The Oracle R Enterprise Database engine provides this functionality:
Scale to large datasets
Access to tables, views, and external tables in the database, as well as those accessible through database links
Use SQL query parallel execution
Use in-database statistical and data mining functionality
R Engines spawned by Oracle Database are spawned to support database-managed parallelism; provide lights-out scheduled execution of R scripts, that is, scheduling or triggering R scripts packaged inside a PL/SQL or SQL query. Oracle R Enterprise provides efficient transfer to and from the spawned engines. Embedded R execution can be used to emulate MapReduce style programming.
There are several data types specific to Oracle R Enterprise; see Oracle R Enterprise Data Types for details.
Oracle R Connector for Hadoop (ORHC) is an R package that provides an interface between the local R environment and Hadoop. You install and load this package just as you would any other R package. Using R functions, you can copy data between R memory, the local file system, and HDFS. You can schedule R programs to execute as Hadoop MapReduce jobs and return the results to any of those locations.
ORHC is preinstalled on Oracle Big Data Appliance, but it is licensed separately as one of the Oracle Big Data Connectors. You can install ORHC on a Hadoop cluster other than one on an Oracle Big Data Appliance.

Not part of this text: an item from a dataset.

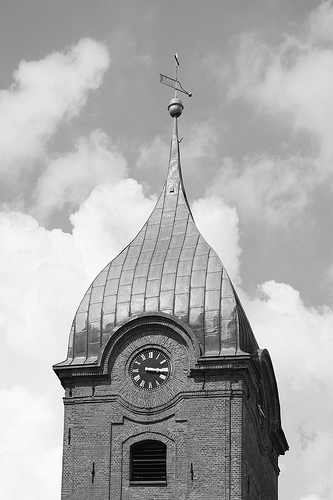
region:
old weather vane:
[146, 38, 201, 123]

For information about ORCH, see the Oracle Big Data Connectors User's Guide (http://docs.oracle.com/cd/E27101_01/doc.10/e27365/toc.htm
), part of the Oracle Big Data Documentation library (http://docs.oracle.com/cd/E27101_01/index.htm
).
Oracle R Enterprise introduces a variant to many R data types. The name of the Oracle R Enterprise data type is the name of the corresponding R data type prefixed by ore. These data types establish a mapping between an R object and a database table or view. The mapping tracks metadata of the Oracle object which in turn aids in SQL query generation. These data types form the foundation of the Oracle R Enterprise transparency layer.
The following R data types have been overloaded for transparent in-database execution:
Character, Integer, Numeric and Logical vectors
Factors
Data Frame
Matrix is overloaded in two situations:
Linear algebra cross-products
Creating input matrices for advanced analytics
For more information and examples, see Oracle R Enterprise Transparency Framework .
Oracle R Enterprise consists of a client and a server. The client and the server run on Microsoft Windows (32-bit and 64-bit), Oracle Linux, Red Hat Linux, Solaris, or IBM AIX. The server is installed in an Oracle Database, to which the client connects.
Oracle R Enterprise also runs on Oracle Exadata machines with the Linux or Solaris operating system and on SPARC SuperCluster. For details, see Prerequisites.
Installation of Oracle R Enterprise is described in Chapter 2.